§ Entries shown:

---*---

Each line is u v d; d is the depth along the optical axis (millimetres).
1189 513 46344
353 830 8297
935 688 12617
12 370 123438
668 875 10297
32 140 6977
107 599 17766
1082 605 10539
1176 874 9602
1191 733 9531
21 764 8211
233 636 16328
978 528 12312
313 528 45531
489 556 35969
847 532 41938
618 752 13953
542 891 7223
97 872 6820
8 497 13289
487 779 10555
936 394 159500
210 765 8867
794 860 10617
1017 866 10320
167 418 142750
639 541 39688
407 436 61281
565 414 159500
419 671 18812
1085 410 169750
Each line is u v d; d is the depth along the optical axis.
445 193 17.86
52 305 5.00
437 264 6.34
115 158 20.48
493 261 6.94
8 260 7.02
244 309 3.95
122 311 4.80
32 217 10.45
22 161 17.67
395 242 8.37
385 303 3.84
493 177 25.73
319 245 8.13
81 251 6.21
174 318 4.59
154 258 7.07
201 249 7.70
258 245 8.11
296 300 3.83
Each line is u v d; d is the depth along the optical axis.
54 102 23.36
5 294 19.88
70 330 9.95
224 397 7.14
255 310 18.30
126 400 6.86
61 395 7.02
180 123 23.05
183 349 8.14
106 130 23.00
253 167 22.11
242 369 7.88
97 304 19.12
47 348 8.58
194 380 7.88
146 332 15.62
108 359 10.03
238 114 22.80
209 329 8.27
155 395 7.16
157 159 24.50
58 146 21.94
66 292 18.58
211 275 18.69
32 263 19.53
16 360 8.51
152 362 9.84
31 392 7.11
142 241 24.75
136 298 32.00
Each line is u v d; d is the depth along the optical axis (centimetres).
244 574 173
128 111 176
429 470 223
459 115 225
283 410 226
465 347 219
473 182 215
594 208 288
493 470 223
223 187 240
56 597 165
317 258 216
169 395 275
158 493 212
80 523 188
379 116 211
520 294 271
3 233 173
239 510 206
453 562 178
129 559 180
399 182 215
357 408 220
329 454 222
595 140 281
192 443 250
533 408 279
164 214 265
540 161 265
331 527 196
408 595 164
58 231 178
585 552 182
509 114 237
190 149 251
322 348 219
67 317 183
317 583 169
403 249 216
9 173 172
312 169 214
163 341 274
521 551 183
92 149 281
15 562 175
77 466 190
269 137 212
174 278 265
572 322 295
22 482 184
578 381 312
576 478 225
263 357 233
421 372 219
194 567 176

---*---

§ Work request:
All of the entries must be written out exactly as they stand.

§ Written reply:
Each line is u v d; d is the depth along the optical axis (millimetres).
1189 513 46344
353 830 8297
935 688 12617
12 370 123438
668 875 10297
32 140 6977
107 599 17766
1082 605 10539
1176 874 9602
1191 733 9531
21 764 8211
233 636 16328
978 528 12312
313 528 45531
489 556 35969
847 532 41938
618 752 13953
542 891 7223
97 872 6820
8 497 13289
487 779 10555
936 394 159500
210 765 8867
794 860 10617
1017 866 10320
167 418 142750
639 541 39688
407 436 61281
565 414 159500
419 671 18812
1085 410 169750
Each line is u v d; d is the depth along the optical axis.
445 193 17.86
52 305 5.00
437 264 6.34
115 158 20.48
493 261 6.94
8 260 7.02
244 309 3.95
122 311 4.80
32 217 10.45
22 161 17.67
395 242 8.37
385 303 3.84
493 177 25.73
319 245 8.13
81 251 6.21
174 318 4.59
154 258 7.07
201 249 7.70
258 245 8.11
296 300 3.83
Each line is u v d; d is the depth along the optical axis.
54 102 23.36
5 294 19.88
70 330 9.95
224 397 7.14
255 310 18.30
126 400 6.86
61 395 7.02
180 123 23.05
183 349 8.14
106 130 23.00
253 167 22.11
242 369 7.88
97 304 19.12
47 348 8.58
194 380 7.88
146 332 15.62
108 359 10.03
238 114 22.80
209 329 8.27
155 395 7.16
157 159 24.50
58 146 21.94
66 292 18.58
211 275 18.69
32 263 19.53
16 360 8.51
152 362 9.84
31 392 7.11
142 241 24.75
136 298 32.00
Each line is u v d; d is the depth along the optical axis (centimetres).
244 574 173
128 111 176
429 470 223
459 115 225
283 410 226
465 347 219
473 182 215
594 208 288
493 470 223
223 187 240
56 597 165
317 258 216
169 395 275
158 493 212
80 523 188
379 116 211
520 294 271
3 233 173
239 510 206
453 562 178
129 559 180
399 182 215
357 408 220
329 454 222
595 140 281
192 443 250
533 408 279
164 214 265
540 161 265
331 527 196
408 595 164
58 231 178
585 552 182
509 114 237
190 149 251
322 348 219
67 317 183
317 583 169
403 249 216
9 173 172
312 169 214
163 341 274
521 551 183
92 149 281
15 562 175
77 466 190
269 137 212
174 278 265
572 322 295
22 482 184
578 381 312
576 478 225
263 357 233
421 372 219
194 567 176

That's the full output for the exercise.